Tasks to perform
A – Quote the Thunderbolt coaster passage from "The Thunderbolt was" up to and including "of the building.".
B – Extend the text about the Thunderbolt roller coaster past its last sentence.

━━ Quoted passage

Former roller coaster at Coney Island, Brooklyn, New York

The Thunderbolt was a wooden roller coaster located at Coney Island in Brooklyn, New York. Designed by John Miller, it operated from 1925 until 1982 and remained standing until it was demolished in 2000. The demolition was controversial, as the property owner Horace Bullard was not notified, nor had any formal inspection been done on the structure.

In June 2013, it was announced that a new steel roller coaster would be constructed on Coney Island named the Thunderbolt. The steel coaster opened in 2014 and uses a completely different design.

== In popular culture ==
It was featured briefly in Woody Allen's 1977 film Annie Hall as the boyhood home of Alvy Singer (Allen's character). The house was a real residence, built in 1895 as the Kensington Hotel. The roller coaster was constructed with part of its track scaling the top of the building.

━━━━
━━ Data section

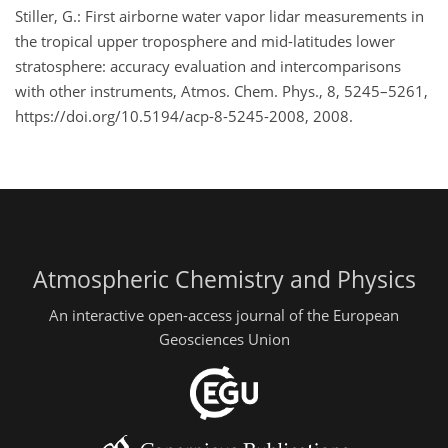
Stiller, G.: First airborne water vapor lidar measurements in
the tropical upper troposphere and mid-latitudes lower
stratosphere: accuracy evaluation and intercomparisons
with other instruments, Atmos. Chem. Phys., 8, 5245–5261,
https://doi.org/10.5194/acp-8-5245-2008, 2008.
Atmospheric Chemistry and Physics
An interactive open-access journal of the European
Geosciences Union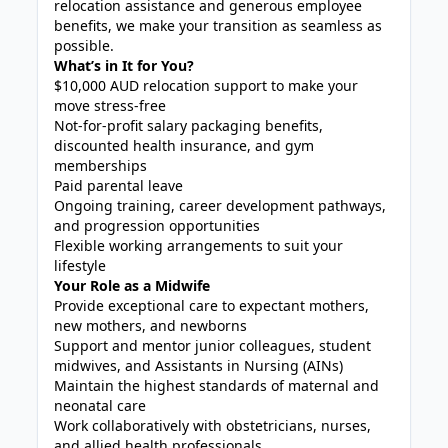
relocation assistance and generous employee
benefits, we make your transition as seamless as
possible.
What’s in It for You?
$10,000 AUD relocation support to make your
move stress-free
Not-for-profit salary packaging benefits,
discounted health insurance, and gym
memberships
Paid parental leave
Ongoing training, career development pathways,
and progression opportunities
Flexible working arrangements to suit your
lifestyle
Your Role as a Midwife
Provide exceptional care to expectant mothers,
new mothers, and newborns
Support and mentor junior colleagues, student
midwives, and Assistants in Nursing (AINs)
Maintain the highest standards of maternal and
neonatal care
Work collaboratively with obstetricians, nurses,
and allied health professionals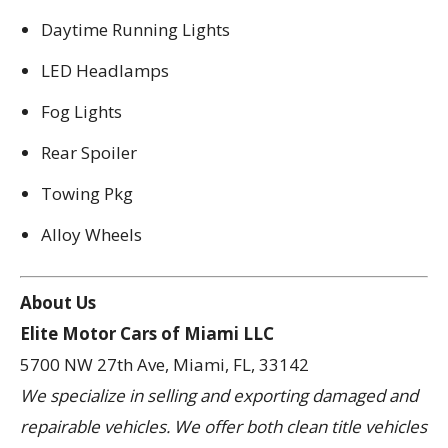
Daytime Running Lights
LED Headlamps
Fog Lights
Rear Spoiler
Towing Pkg
Alloy Wheels
About Us
Elite Motor Cars of Miami LLC
5700 NW 27th Ave, Miami, FL, 33142
We specialize in selling and exporting damaged and
repairable vehicles. We offer both clean title vehicles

━━━━

Task results
A –
The Thunderbolt was a wooden roller coaster located at Coney Island in Brooklyn, New York. Designed by John Miller, it operated from 1925 until 1982 and remained standing until it was demolished in 2000. The demolition was controversial, as the property owner Horace Bullard was not notified, nor had any formal inspection been done on the structure.

In June 2013, it was announced that a new steel roller coaster would be constructed on Coney Island named the Thunderbolt. The steel coaster opened in 2014 and uses a completely different design.

== In popular culture ==
It was featured briefly in Woody Allen's 1977 film Annie Hall as the boyhood home of Alvy Singer (Allen's character). The house was a real residence, built in 1895 as the Kensington Hotel. The roller coaster was constructed with part of its track scaling the top of the building.

B –
The indie rock/slowcore band Red House Painters 1993 album, Red House Painters (Rollercoaster) features a sepia toned photograph of the Thunderbolt as its cover art. The last film to photograph the Thunderbolt was Requiem for a Dream.

In the 1995 IMAX film Across the Sea of Time, the coaster is featured in abandoned condition.

In the 1998 movie He Got Game, Spike Lee features the coaster in its dilapidated state.

In the 2025 video game Old Skies, an area in front of the abandoned rollercoaster is a time travelling landing point from the future back to 1993.